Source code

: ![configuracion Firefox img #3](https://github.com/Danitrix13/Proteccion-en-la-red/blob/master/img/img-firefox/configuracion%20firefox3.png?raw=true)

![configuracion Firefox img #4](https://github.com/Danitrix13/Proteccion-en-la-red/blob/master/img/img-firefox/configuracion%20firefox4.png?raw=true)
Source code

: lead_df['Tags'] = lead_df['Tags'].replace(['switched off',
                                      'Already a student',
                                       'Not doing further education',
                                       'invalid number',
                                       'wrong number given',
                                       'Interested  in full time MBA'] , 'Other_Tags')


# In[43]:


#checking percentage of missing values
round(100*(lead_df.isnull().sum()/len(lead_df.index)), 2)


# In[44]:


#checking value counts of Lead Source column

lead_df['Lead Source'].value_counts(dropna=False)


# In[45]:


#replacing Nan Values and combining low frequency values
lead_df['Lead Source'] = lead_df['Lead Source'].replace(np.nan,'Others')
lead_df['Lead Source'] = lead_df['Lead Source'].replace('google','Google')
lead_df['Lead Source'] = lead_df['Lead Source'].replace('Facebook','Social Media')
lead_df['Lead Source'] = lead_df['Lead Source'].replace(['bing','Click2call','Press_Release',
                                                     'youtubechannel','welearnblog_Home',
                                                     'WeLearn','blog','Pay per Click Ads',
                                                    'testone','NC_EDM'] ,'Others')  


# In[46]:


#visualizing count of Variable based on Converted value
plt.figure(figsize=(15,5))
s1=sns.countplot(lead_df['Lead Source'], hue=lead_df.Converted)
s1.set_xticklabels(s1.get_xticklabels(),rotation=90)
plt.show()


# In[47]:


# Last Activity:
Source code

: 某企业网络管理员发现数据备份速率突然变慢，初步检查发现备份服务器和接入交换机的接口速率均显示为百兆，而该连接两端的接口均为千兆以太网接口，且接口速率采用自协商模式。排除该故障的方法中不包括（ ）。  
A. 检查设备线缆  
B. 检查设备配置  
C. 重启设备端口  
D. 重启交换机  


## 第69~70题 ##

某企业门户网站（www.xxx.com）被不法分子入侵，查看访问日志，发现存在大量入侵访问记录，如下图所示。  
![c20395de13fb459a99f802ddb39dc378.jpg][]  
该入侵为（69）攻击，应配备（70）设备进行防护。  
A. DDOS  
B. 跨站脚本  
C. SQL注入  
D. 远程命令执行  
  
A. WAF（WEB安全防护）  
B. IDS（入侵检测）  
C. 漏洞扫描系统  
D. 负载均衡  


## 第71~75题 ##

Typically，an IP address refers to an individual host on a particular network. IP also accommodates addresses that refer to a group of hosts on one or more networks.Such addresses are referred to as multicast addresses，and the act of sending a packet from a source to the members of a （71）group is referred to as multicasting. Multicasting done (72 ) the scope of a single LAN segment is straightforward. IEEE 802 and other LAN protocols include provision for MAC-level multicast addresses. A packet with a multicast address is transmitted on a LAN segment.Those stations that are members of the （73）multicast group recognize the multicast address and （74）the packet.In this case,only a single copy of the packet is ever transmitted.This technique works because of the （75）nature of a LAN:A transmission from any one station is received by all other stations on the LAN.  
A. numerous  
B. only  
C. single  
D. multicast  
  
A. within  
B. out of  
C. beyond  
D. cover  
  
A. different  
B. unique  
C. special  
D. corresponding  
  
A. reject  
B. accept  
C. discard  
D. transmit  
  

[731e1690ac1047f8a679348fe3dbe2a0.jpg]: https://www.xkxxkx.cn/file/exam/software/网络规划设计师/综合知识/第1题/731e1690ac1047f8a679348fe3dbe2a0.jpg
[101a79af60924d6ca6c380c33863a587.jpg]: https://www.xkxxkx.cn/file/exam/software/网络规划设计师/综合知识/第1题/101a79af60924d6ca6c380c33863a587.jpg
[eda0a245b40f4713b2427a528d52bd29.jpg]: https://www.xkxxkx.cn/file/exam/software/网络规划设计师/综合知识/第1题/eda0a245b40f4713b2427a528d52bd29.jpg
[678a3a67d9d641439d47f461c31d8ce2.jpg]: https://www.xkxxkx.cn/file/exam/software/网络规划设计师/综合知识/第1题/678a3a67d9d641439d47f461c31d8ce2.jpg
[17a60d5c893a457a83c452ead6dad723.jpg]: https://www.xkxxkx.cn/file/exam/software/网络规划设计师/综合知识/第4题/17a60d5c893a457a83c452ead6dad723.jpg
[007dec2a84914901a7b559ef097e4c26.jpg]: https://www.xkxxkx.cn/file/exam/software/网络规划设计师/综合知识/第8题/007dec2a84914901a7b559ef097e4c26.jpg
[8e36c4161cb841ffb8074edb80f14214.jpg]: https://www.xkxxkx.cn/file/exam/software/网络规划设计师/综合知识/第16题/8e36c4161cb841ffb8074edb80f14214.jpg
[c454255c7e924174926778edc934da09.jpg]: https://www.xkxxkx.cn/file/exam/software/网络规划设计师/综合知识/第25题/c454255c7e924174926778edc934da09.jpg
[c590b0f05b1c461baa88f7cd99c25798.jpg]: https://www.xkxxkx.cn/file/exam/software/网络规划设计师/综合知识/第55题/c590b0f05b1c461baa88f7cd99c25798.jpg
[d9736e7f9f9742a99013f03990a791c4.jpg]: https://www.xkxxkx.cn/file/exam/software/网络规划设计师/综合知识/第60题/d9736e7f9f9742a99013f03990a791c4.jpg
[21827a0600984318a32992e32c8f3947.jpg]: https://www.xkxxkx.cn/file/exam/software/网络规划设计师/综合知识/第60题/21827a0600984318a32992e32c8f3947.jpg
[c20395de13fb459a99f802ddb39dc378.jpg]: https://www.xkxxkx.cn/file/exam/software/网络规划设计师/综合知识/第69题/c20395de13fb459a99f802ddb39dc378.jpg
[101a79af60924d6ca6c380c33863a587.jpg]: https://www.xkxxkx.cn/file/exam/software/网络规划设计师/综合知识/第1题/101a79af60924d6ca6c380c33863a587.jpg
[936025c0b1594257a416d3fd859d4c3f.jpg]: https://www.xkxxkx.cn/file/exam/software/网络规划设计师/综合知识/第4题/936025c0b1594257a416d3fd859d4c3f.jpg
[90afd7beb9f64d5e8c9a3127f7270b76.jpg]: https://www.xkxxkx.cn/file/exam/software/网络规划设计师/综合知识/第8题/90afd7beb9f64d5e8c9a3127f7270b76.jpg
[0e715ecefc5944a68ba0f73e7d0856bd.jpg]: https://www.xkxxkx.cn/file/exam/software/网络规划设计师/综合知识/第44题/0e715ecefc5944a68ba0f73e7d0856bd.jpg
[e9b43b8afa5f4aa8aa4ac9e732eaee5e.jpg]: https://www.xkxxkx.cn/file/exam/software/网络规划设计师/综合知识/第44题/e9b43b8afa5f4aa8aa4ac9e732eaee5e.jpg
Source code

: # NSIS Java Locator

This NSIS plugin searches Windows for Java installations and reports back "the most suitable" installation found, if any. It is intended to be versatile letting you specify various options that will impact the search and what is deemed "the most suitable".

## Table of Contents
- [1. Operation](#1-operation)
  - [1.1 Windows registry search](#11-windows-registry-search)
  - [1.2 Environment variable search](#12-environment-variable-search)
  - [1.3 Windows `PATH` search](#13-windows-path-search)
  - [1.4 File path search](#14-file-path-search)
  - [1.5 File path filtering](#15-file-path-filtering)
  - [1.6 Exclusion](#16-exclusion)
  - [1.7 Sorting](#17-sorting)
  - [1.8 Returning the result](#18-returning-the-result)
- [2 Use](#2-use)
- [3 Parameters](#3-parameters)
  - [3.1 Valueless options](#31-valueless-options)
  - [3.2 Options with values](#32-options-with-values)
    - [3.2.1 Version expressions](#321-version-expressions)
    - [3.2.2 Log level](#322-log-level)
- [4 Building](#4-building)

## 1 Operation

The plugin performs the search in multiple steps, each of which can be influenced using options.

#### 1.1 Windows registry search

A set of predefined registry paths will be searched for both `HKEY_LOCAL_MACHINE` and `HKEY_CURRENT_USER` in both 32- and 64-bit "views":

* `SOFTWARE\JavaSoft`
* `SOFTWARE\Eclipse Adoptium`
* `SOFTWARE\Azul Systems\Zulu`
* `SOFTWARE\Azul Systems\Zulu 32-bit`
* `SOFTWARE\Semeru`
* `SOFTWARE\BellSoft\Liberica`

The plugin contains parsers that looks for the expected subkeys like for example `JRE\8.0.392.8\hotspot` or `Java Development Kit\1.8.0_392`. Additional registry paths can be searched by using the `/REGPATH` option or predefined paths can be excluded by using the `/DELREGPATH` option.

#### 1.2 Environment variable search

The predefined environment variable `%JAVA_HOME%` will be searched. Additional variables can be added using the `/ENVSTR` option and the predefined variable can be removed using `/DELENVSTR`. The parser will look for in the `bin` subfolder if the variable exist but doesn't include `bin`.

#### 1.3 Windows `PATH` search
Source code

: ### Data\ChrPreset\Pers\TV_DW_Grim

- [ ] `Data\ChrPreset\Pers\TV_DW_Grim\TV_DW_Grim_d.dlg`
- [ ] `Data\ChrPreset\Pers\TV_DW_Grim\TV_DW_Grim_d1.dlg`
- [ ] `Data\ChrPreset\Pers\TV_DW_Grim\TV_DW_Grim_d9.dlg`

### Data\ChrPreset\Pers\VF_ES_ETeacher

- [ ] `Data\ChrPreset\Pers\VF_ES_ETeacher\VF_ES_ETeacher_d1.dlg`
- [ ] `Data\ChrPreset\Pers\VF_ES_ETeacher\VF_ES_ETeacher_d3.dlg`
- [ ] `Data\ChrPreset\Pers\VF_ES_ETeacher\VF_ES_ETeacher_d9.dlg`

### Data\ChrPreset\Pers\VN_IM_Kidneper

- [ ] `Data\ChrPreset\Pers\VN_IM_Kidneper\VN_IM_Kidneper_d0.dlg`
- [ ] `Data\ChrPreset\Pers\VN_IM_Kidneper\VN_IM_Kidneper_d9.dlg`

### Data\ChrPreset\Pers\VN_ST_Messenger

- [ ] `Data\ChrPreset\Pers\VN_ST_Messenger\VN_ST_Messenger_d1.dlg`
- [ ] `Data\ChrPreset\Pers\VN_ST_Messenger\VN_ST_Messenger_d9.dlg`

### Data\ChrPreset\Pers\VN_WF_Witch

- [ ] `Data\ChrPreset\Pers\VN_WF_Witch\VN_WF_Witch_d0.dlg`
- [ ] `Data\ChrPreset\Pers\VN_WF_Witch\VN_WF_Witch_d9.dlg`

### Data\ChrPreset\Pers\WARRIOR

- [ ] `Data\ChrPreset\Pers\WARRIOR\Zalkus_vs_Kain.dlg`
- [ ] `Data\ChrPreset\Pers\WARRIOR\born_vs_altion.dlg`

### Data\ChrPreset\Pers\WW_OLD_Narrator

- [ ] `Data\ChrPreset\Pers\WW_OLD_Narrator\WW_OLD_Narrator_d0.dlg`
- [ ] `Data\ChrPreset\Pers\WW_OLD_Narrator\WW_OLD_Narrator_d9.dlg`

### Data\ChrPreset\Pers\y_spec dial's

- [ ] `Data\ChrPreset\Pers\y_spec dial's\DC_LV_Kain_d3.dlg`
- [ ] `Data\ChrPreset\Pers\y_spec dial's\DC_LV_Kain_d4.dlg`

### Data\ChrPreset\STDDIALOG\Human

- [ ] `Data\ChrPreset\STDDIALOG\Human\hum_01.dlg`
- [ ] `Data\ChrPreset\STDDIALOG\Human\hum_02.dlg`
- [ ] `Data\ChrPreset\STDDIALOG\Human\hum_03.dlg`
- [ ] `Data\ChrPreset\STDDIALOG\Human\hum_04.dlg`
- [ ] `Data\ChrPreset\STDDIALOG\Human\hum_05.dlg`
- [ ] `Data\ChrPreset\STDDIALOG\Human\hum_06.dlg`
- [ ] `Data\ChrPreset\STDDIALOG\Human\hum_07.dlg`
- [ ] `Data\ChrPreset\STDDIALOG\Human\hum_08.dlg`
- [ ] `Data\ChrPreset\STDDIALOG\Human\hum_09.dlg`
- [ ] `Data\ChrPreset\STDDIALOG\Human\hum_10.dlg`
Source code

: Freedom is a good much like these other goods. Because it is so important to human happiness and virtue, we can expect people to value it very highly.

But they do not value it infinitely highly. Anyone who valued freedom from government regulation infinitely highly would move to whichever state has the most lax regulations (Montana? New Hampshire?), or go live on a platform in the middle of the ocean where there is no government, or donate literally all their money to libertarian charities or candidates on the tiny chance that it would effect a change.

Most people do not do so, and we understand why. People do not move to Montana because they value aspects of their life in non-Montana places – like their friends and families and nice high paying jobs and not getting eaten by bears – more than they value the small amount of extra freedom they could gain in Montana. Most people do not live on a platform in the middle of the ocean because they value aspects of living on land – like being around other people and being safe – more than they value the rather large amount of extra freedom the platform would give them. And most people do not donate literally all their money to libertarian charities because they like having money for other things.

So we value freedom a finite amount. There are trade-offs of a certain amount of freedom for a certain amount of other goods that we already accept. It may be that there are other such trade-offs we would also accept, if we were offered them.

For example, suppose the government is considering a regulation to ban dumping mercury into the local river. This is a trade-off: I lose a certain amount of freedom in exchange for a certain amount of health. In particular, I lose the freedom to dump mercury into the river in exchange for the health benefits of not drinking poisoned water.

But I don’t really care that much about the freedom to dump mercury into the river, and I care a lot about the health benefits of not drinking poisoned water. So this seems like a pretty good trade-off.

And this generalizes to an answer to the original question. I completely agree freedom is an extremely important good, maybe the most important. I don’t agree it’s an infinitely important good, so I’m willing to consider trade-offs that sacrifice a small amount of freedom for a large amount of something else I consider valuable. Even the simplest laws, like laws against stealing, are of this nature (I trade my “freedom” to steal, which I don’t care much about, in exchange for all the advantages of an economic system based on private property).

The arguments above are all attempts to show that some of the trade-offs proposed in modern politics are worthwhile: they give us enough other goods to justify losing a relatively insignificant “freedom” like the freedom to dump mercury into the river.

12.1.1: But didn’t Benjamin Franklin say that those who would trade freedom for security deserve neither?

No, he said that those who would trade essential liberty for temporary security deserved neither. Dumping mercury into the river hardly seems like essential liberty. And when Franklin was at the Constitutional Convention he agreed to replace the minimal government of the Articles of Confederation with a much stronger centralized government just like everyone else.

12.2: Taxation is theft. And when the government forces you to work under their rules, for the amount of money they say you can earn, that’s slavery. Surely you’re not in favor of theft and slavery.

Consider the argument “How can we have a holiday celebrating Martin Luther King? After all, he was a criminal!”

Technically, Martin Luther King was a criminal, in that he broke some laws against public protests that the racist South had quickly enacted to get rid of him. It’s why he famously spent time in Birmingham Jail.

--------------------

:: WHAT THE TASK REQUIRES ::
Wherever the string "donate" shows up in a line of the records, count that line once. Report the total alone.

:: TASK RESPONSE ::
2